Kyridis, who had been employed at Visy Coburg since 1999, was put on light duties as a forklift driver after he suffered a work injury in 2003. The company sacked him on February 7 after an assessor claimed he was not fulfilling his work duties. Kyridis was wrongly assessed as a machine operator instead of as a forklift driver.

Kyridis told Green Left Weekly that both his doctor's certificate and return-to-work plan were explicit about what he was able to do and excluded tasks associated with being a machine operator. \"They sacked me purely because I have an injury. I never got any warnings in the past related to my work performance.\"

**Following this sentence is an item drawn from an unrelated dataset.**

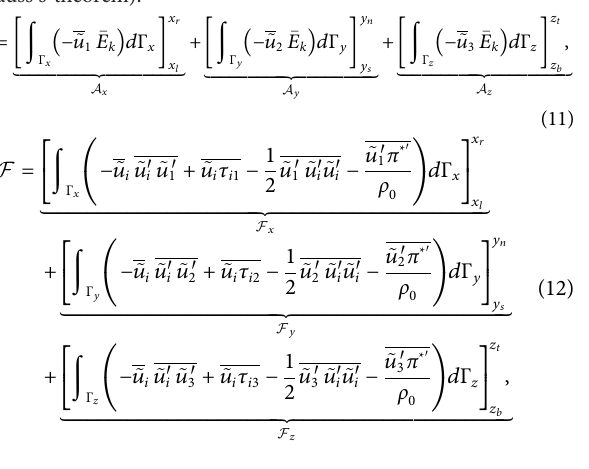
velocity gradients are underestimated, because they are calculated with central differences. Second, the fi fth order upwind advection scheme of Wicker and Skamarock (2002) has numerical dissipation, suppressing the magnitude of the smallest eddies, for which the gradients and the dissipation are highest (Maronga et al., 2013). The positive residual is subtracted from the negative dissipation term D to compensate for the underestimated magnitude of the calculated dissipation.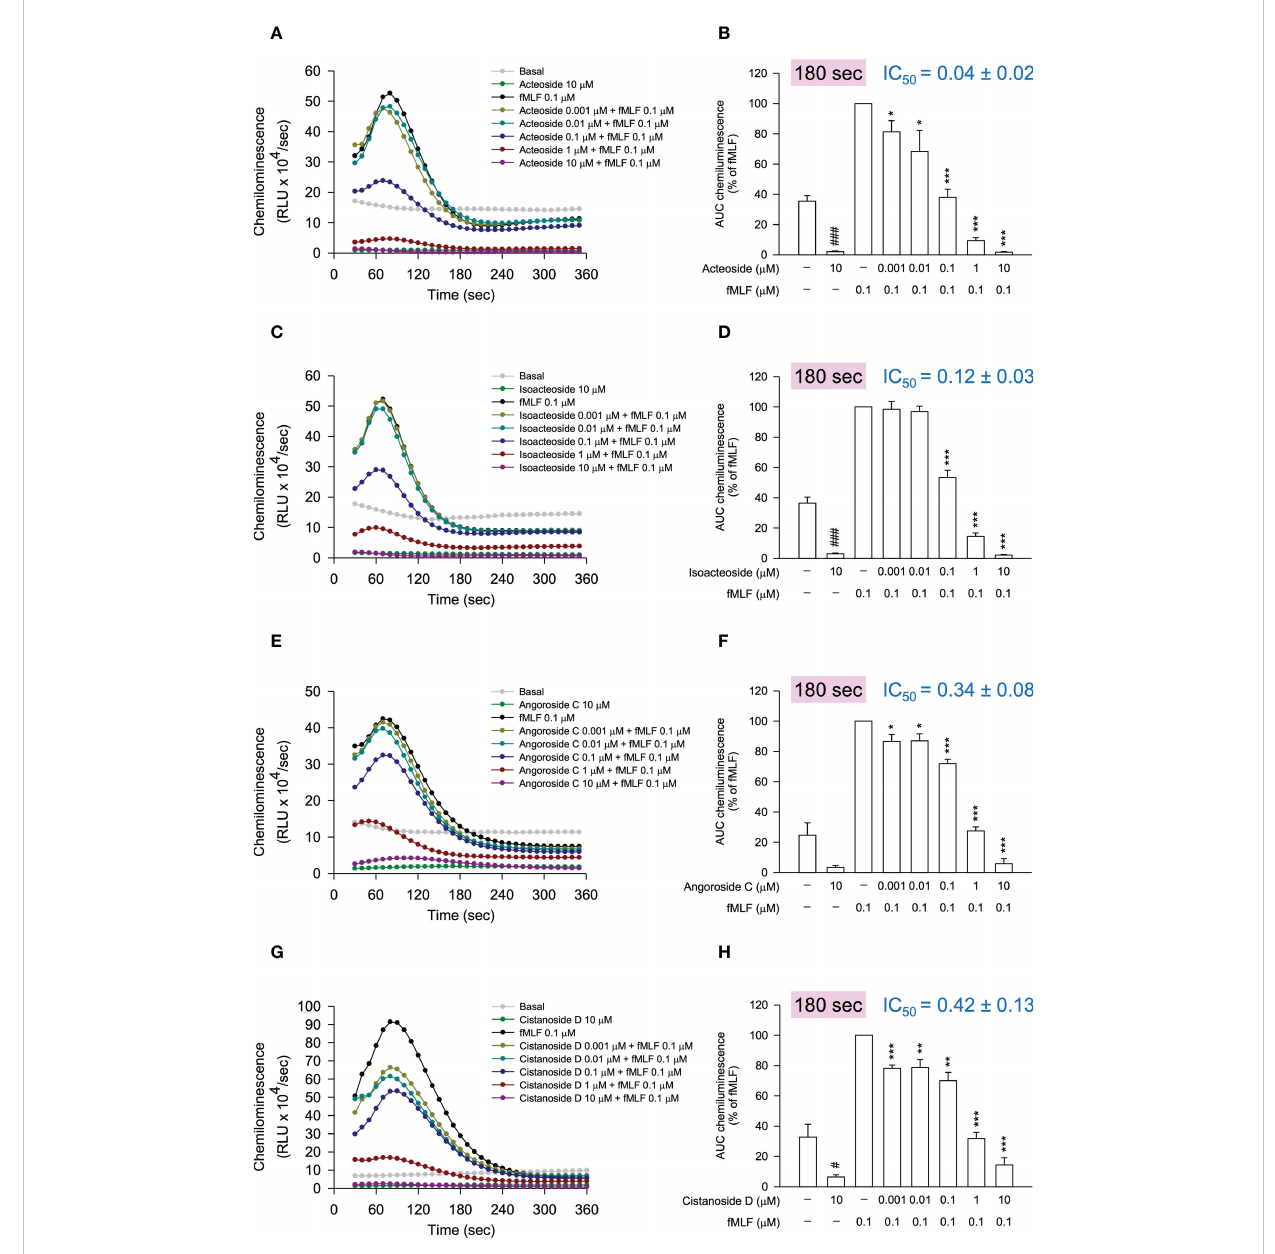
FIGURE 6 The compounds from the bioactive MIMN clusters inhibited the N -formyl methionyl-leucyl-phenylalanine (fMLF)-induced reactive oxygen species (ROS) generation in human neutrophils. (A, C, E, G) The luminol-mixed human neutrophils were incubated with DMSO (0.1%, as control) or compounds (0.001 – 10 m M) and were activated by fMLF (0.1 m M). ROS production was detected by a chemiluminometer. The area under the curve (AUC) value was quanti fi ed and shown in (B, D, F, H) . The values were shown as the mean ± S.E.M. (n = 3 – 4). # p < 0.05, ### p < 0.001 compared with the non-stimulated control; * p < 0.05, ** p < 0.01, *** p < 0.001 compared with the stimulated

Kyridis has held a vigil outside the factory gate (36-53 Charles Street, Coburg) since his sacking. He is encouraging supporters to visit him between 7.30am and midday.

All but 10 of the 150 workers at the plant have signed a letter of support for Kyridis. According to AMWU organiser Tony Mavromatis, Kyridis has been unlawfully dismissed. His case has been lodged with the Australian Industrial Relations Commission.

Mavromatis also said that Kyridis' WorkCover claim \"was accepted and he was doing all of his required duties and hours at work. The company has breached the WorkCover agreement … the agreement that injured workers will be encouraged to come back to work.\"

The factory, he said, has \"another 20-30 employees who are injured and they are scared that the same thing that happened to George will happen to them\".

Mavrometis told GLW that two recent conciliation meetings brought no resolution because Visy has refused the union's demand that it reinstate Kyridis. \"Isn't it an absolute disgrace that a giant company like Visy, owned by the second richest-man in Australia, treats its workers so badly? They use the workers until they are injured, then sack them\", Mavromatis said.

Last November, Richard Pratt and the Visy group were fined $36 million — estimated at 0.75% of the Pratt family fortune — by the Federal Court for cheating customers and other companies out of about $700 million through a price-fixing cartel with \"rival\" packaging company Amcor.